En 2019, SUSU remporte le Sanofi Challenge au forum Vivatech. Fin 2020, des business angels apportent les premiers fonds. Début mars 2022, la société lève 2,2M d’euros en pré-série A : 1M d’euros auprès de business angels, 800 000 euros de financement par emprunt et 200 000 euros de subventions auprès de BPI France.

Un business de frontières

La dernière levée permettra d’ajouter de nouvelles fonctionnalités à la plateforme et de développer de nouveaux marchés en Afrique. Aujourd’hui, la startup “emploie 22 personnes, 10 en France, dans 4 pays dont le Sénégal, le Cameroun et la Côte d’Ivoire. La plateforme a été lancée dans ce pays en 2019. Et le business a décollé à partir du début de 2021”, explique Bola Bardet.

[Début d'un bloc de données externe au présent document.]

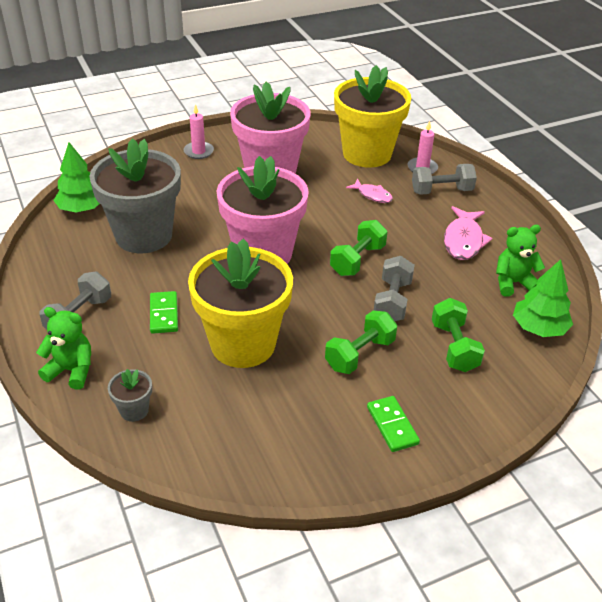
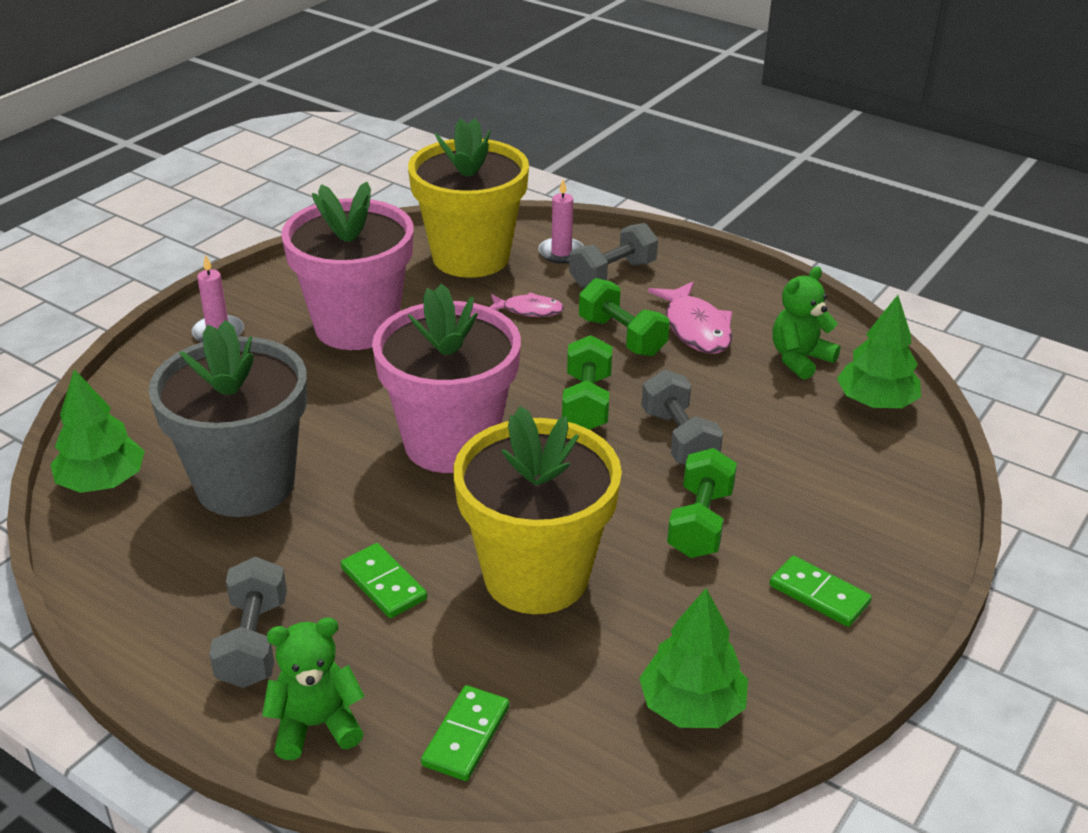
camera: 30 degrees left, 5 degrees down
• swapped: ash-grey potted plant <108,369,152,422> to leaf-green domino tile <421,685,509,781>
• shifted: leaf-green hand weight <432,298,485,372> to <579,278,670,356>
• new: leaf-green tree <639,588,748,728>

L’an dernier, les revenus ont été multiplié par 4 et le nombre de clients par 5. “C’est un business de frontières, de diaspora. L’Afrique repose sur l’économie informelle et sur la débrouille pour 80%. Et le rôle des femmes entrepreneures est central. Elles doivent faire tourner le commerce, assurer la survie du foyer.”

Déléguer, s’organiser

Pour cette résidente suisse du canton de Vaud, la multiplicité des géographies est parfois un casse-tête logistique et administratif. Idéalement, elle veut passer “un mois dans chaque pays. Je ne peux pas me dédoubler, donc cela m’oblige à déléguer et à bien m’organiser. A cause du COVID, je ne suis allée qu’une fois au Sénégal et je n’avais pas pu me rendre au Cameroun.”

Bien gérer son temps est crucial pour cette mère d’un petit garçon de 6 ans même si l’équilibre famille-travail est parfois “difficile à trouver. » Mais elle a une mission à mener et un “mari qui l’aide”.